Want to hit golf balls? No problem—go to Dick’s golf hitting bay and work with coaches to help select the right clubs for you. Want to shoot a bow or test out new running shoes? Simply shoot a few arrows in the archery lane or hop on a treadmill in the store, all supported by knowledgeable employees. This level of service is one way Dick’s competes with online merchants as customers are not as likely to “showroom” (browse the store then go buy online for a cheaper source) if they received such personal and dedicated attention. It is also a great way to build customer loyalty and attract people into the store.
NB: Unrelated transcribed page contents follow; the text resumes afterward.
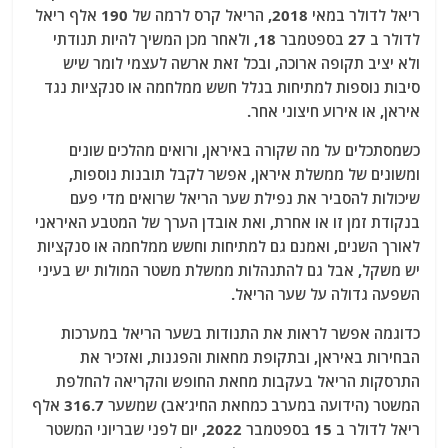
ריאל לדולר במאי 2018, הריאל קרס לרמה של 190 אלף ריאל
לדולר ב 27 בספטמבר 18, ולאחר מכן המשיך להיות תנודתי
ולא יציב תקופה ארוכה, ובכל זאת ארשה לעצמי לומר שיש
סיבות נוספות למתיחות בגלל חשש ממלחמה או סנקציות נגד
איראן, או אירוע חיצוני אחר.
כשמסתכלים על מה שקורה באיראן, ורואים מהלכים שונים
ומשונים של ממשלת איראן, אפשר לקבל תובנות נוספות,
שיכולות להסביר את נפילת שער הריאל שרואים מדי פעם
בנקודת זמן זו או אחרת, ואת אובדן הערך של המטבע האיראני
לאורך השנים, ואמנם גם למתיחות וחשש ממלחמה או סנקציות
יש משקל, אבל גם להתנהלות ממשלת משטר המולות יש בעיני
השפעה גדולה על שער הריאל.
כדוגמה אפשר לראות את התנודות בשער הריאל במערכות
הבחירות באיראן, ובתקופת מחאות והפגנות, ואזכיר את
התרסקות הריאל בעקבות מחאת החופש והקריאה להחלפת
המשטר (הידועה במערב כמחאת החיג’אב) שמשער 316.7 אלף
ריאל לדולר ב 15 בספטמבר 2022, יום לפני שבריוני המשטר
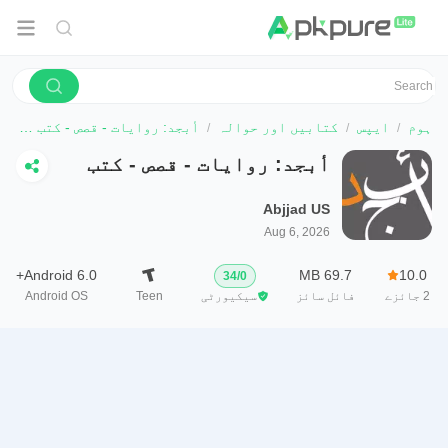
ہوم
ایپس
کتابیں اور حوالہ
أبجد: روايات - قصص - كتب صوتية
أبجد: روايات - قصص - كتب
صوتية
Abjjad US
Aug 6, 2026
Android 6.0+
69.7 MB
10.0
34
/
0
2
جائزے
فائل سائز
سیکیورٹی
Teen
Android OS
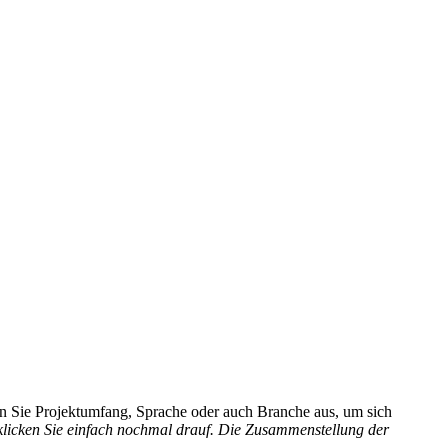
hlen Sie Projektumfang, Sprache oder auch Branche aus, um sich
 klicken Sie einfach nochmal drauf. Die Zusammenstellung der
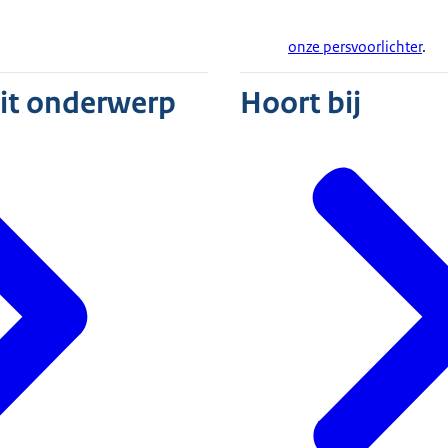
onze persvoorlichter
.
dit onderwerp
Hoort bij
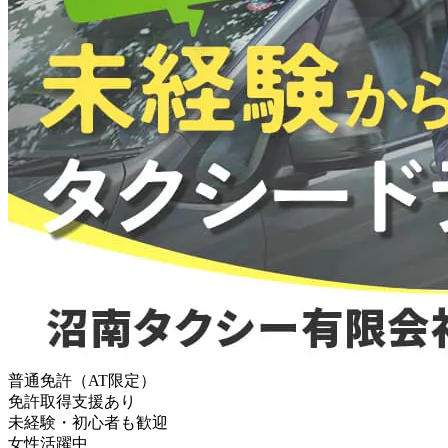
普通免許（AT限定）
免許取得支援あり
未経験・初心者も歓迎
女性活躍中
In 2017, Dick’s transitioned from outsourcing its e-commerce platforms to performing these tasks in-house in what Dicks hopes will provide increased control and allow the firm to target and interact with customers more effectively. Dick’s is aggressively adding Field & Stream stores inside existing Dick’s Sporting Goods stores in hopes of cross selling fishing gear with other sporting goods products. In addition, Dick’s offers Golf Galaxy stores inside select Dick’s stores. Dick’s markets itself as offering multiple specialty shops inside each store; footwear, team sports, outdoor lodge, fitness, and others are all considered specialty stores by some measures. Adding similar store-in-a-store concepts is a viable strategy many firms are starting to employ in hopes of increasing foot traffic.

Dick’s offers many popular brands including Asics, Adidas, Nike, Columbia, Callaway Golf, TaylorMade, Under Armour, and Yeti. Offering famous brands aids in attracting customers into Dick’s stores. Dick’s also offers several private label brands which tend to have higher profit margins than brand names. Several private label brands include Field & Stream, Fitness Gear, Lady Hagen, CALIA of women’s athletic apparel, Top-Flite, Quest, and others. Private label brands account for about 10 percent of company wide sales, but Dick’s is planning to aggressively expand private brands, in particular its CALIA line. Dick’s also has agreements from several brand name firms to be an exclusive provider, including Slazenger, Umbro, Reebok, and others.

Dick’s is somewhat dependent on Nike and Under Armour for its products as the two account for 20 and 12 percent, respectively, of Dick’s sales. No other firm accounts for more than 10 percent out of the remaining 1,400 vendors.